It allows you to access MPEx by any JSONRPC-capable application, from local or remote machine. MPEx replies for all supported commands are extracted and parsed into easily processable form. It is based on Twisted engine, so it should handle any reasonable volume.
Warning: This MPExAgent version does not support any authentication! Anyone who has access to the listening port, can freely issue MPEx commands in your name. Try it only behind firewall. Patches to support HTTP authentication (should not be hard to add, twisted supports it) or other means are welcome.
#Install/usage
##Dependencies:
- python_gnupg
- Twisted
- DateUtils
- pyparsing
- jsonrpc
If using virtualenv, this will install them all:
easy_install python_gnupg Twisted DateUtils pyparsing jsonrpc
Was used only under Python 2.7, most likely will not work under Python 3.
##Using only the parser Use process* functions in agent.py to parse decrypted MPEx output string to structured data.
##Running the agent It is based on pyMPEx and expects/uses current user's default GPG key set up in exactly the same way. If you are successfully using pyMPEx, the agent should work out of the box.
HTTP/JSONRPC listening port is set by -p commandline switch, if omitted, default port is 8007. Path for JSONRPC calls is /jsonrpc .
Run agent.py . It will ask for your GPG passphrase. While it is running, the passphrase will stay cached in memory. It keeps running in foreground, daemon mode is not supported yet. It logs everything into mpexagent.log file in current directory, using python logging standard library.
##Accessing the agent
The listening port is configured above, and default path for submitting JSONRPC calls is /jsonrpc .

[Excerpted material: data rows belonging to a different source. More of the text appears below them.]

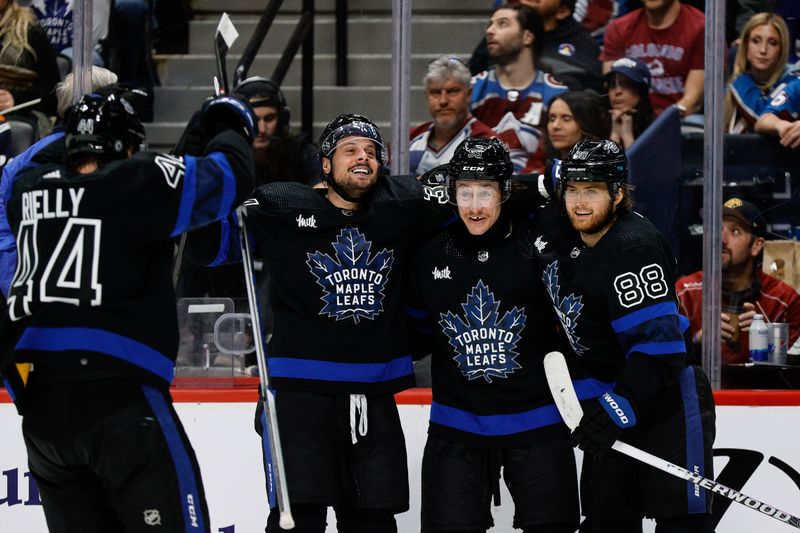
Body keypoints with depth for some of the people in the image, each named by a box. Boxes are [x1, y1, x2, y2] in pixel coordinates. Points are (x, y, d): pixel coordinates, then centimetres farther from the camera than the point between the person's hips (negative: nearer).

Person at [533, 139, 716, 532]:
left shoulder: (633, 246, -24)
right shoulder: (559, 231, 1)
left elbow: (658, 342, -29)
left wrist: (617, 409, -33)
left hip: (666, 406, -9)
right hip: (607, 404, 9)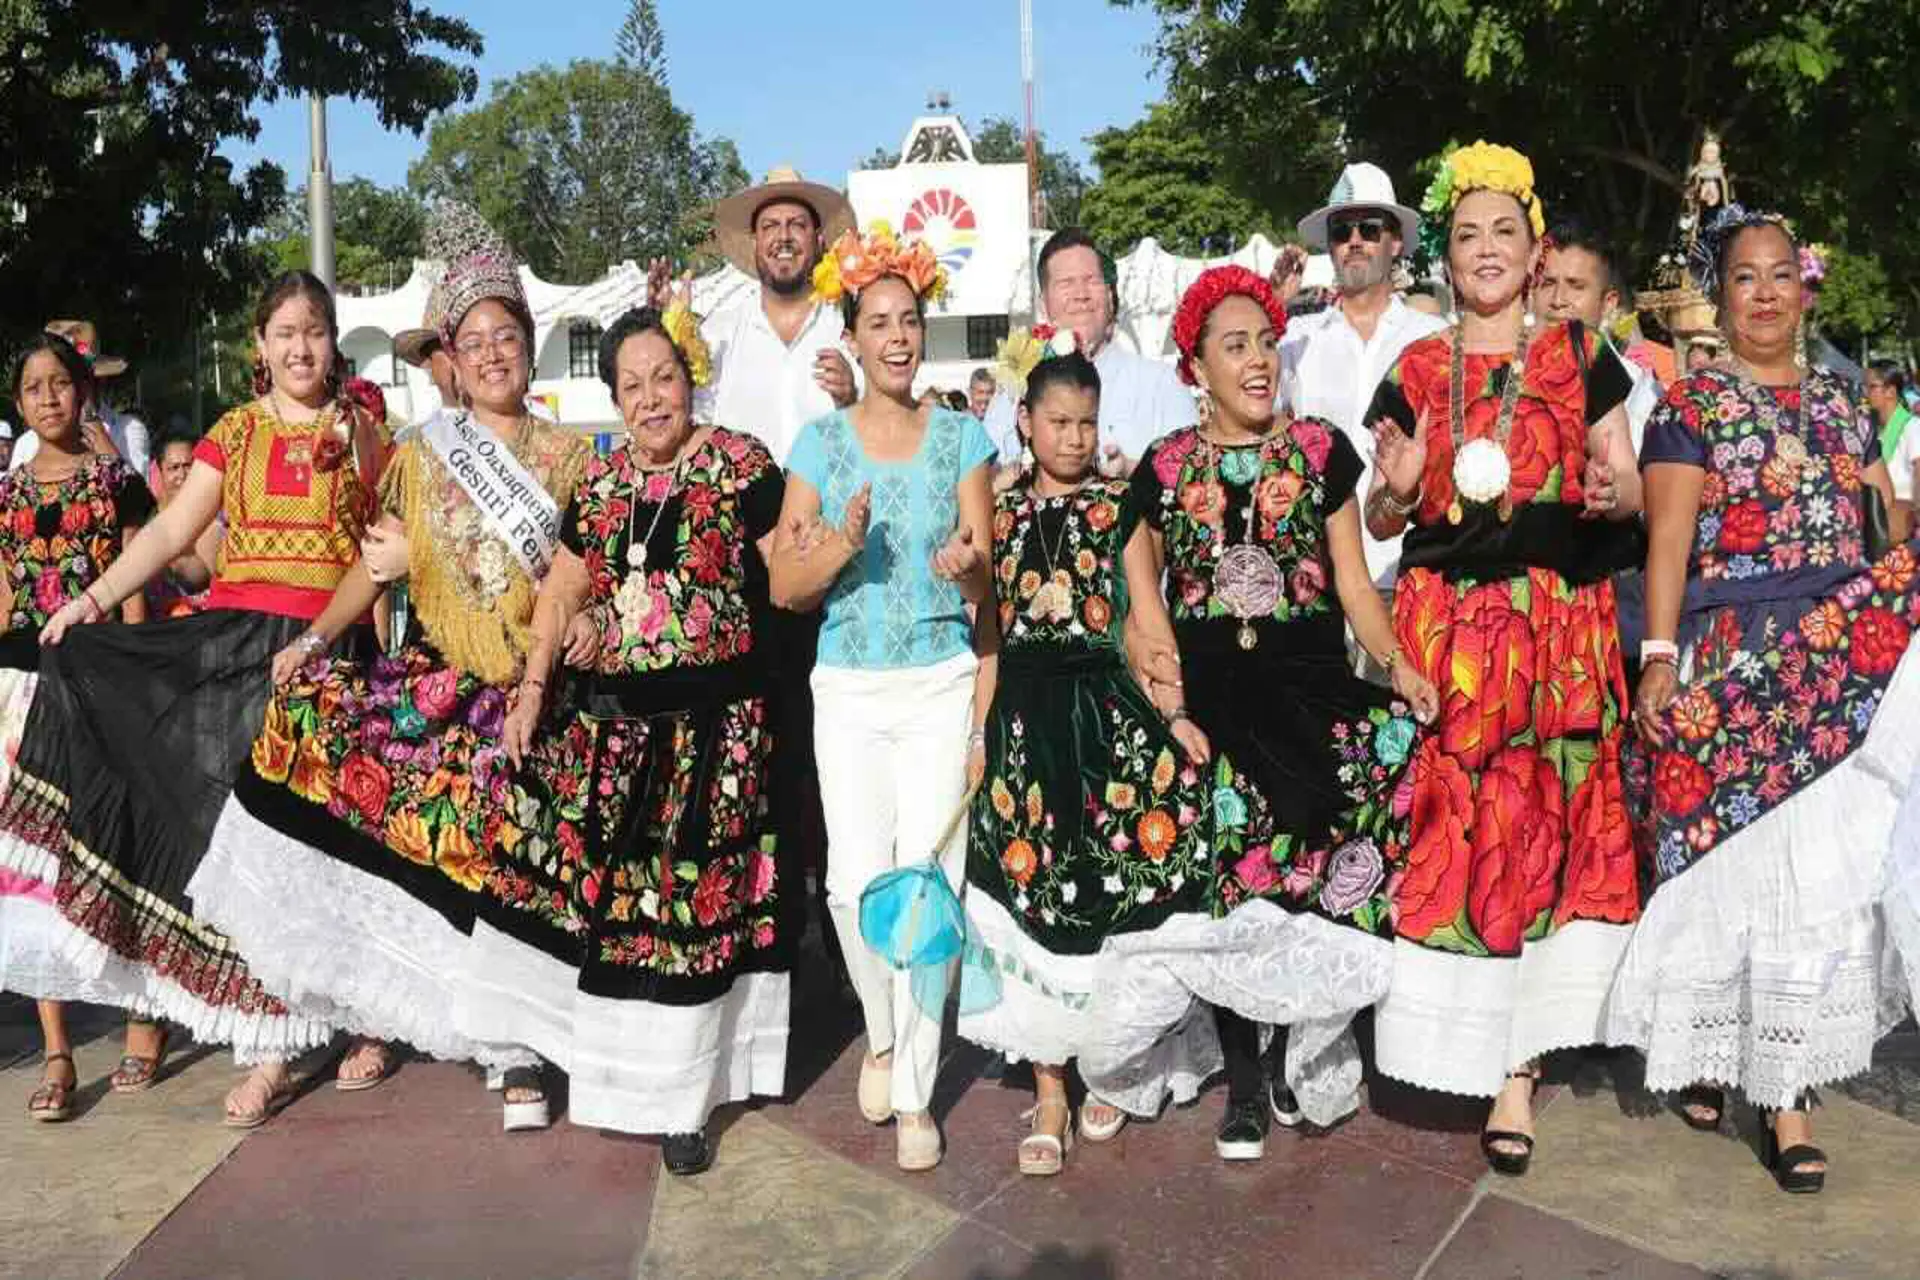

Using Python : see sample.py
##Input/Output format Output data structure for all supported commands is documented in MPExAgent methods in agent.py. Supported functions are at the moment (lowercase):
- stat
- statjson
- deposit
- neworder
- exercise
- cancel
With exception of neworder, the functions accept exactly the same arguments in same order as their MPEx counterparts. neworder has first parameter 'B' or 'S' to indicate order type, following parameters are the same as MPEx BUY/SELL command but expiry parameter is not supported.
To ease JSON processing, following minor updates are done to output data:
- all bitcoin amounts are converted to satoshi to avoid floating point conversion/rounding. (FYI: Bitcoind RPC solves this by parsing all numbers into Decimals, but this requires customized JSON parser at the receiving side, that isn't always practical.)
- all dates are converted into strings using ISO format (using isoformat()). sampleclient.py converts them back to Python dates in deserializeStat().
As MPEx now offers STATJSON call, stat is deprecated and will be removed. The statjson function improves original data structure for easier processing:
- all integers come wrapped as strings, statjson unwraps them
- Holdings and Book are converted into proper dicts, so you can access balances/orders like data["Holdings"]["CxBTC"] instead of iterating whole list.